SOURCE MATERIAL
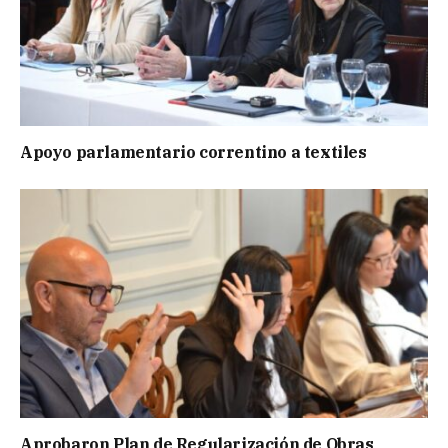
Apoyo parlamentario correntino a textiles
Aprobaron Plan de Regularización de Obras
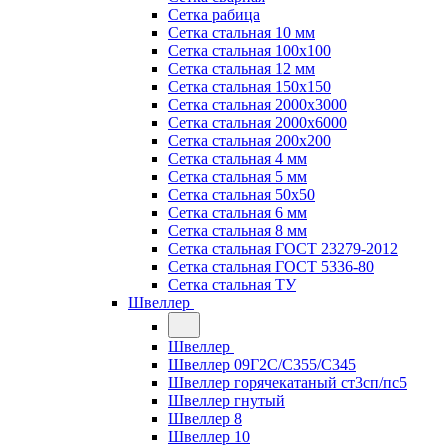
Сетка рабица
Сетка стальная 10 мм
Сетка стальная 100х100
Сетка стальная 12 мм
Сетка стальная 150х150
Сетка стальная 2000х3000
Сетка стальная 2000х6000
Сетка стальная 200х200
Сетка стальная 4 мм
Сетка стальная 5 мм
Сетка стальная 50х50
Сетка стальная 6 мм
Сетка стальная 8 мм
Сетка стальная ГОСТ 23279-2012
Сетка стальная ГОСТ 5336-80
Сетка стальная ТУ
Швеллер
Швеллер
Швеллер 09Г2С/С355/С345
Швеллер горячекатаный ст3сп/пс5
Швеллер гнутый
Швеллер 8
Швеллер 10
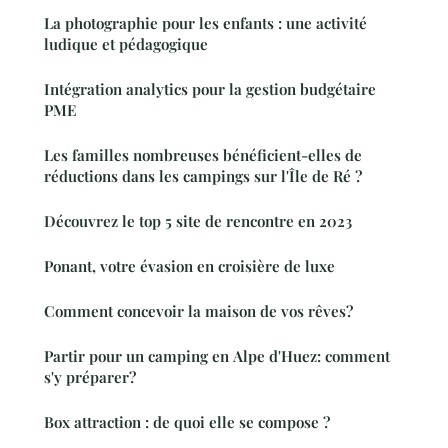
La photographie pour les enfants : une activité
ludique et pédagogique
Intégration analytics pour la gestion budgétaire
PME
Les familles nombreuses bénéficient-elles de
réductions dans les campings sur l'Île de Ré ?
Découvrez le top 5 site de rencontre en 2023
Ponant, votre évasion en croisière de luxe
Comment concevoir la maison de vos rêves?
Partir pour un camping en Alpe d'Huez: comment
s'y préparer?
Box attraction : de quoi elle se compose ?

DIRECTIONS
Reproduce every line of text in the data above word for word, in the same order, and leave out the pictures.

ANSWER AREA
Apoyo parlamentario correntino a textiles
Aprobaron Plan de Regularización de Obras
Сетка рабица
Сетка стальная 10 мм
Сетка стальная 100х100
Сетка стальная 12 мм
Сетка стальная 150х150
Сетка стальная 2000х3000
Сетка стальная 2000х6000
Сетка стальная 200х200
Сетка стальная 4 мм
Сетка стальная 5 мм
Сетка стальная 50х50
Сетка стальная 6 мм
Сетка стальная 8 мм
Сетка стальная ГОСТ 23279-2012
Сетка стальная ГОСТ 5336-80
Сетка стальная ТУ
Швеллер
Швеллер
Швеллер 09Г2С/С355/С345
Швеллер горячекатаный ст3сп/пс5
Швеллер гнутый
Швеллер 8
Швеллер 10
La photographie pour les enfants : une activité
ludique et pédagogique
Intégration analytics pour la gestion budgétaire
PME
Les familles nombreuses bénéficient-elles de
réductions dans les campings sur l'Île de Ré ?
Découvrez le top 5 site de rencontre en 2023
Ponant, votre évasion en croisière de luxe
Comment concevoir la maison de vos rêves?
Partir pour un camping en Alpe d'Huez: comment
s'y préparer?
Box attraction : de quoi elle se compose ?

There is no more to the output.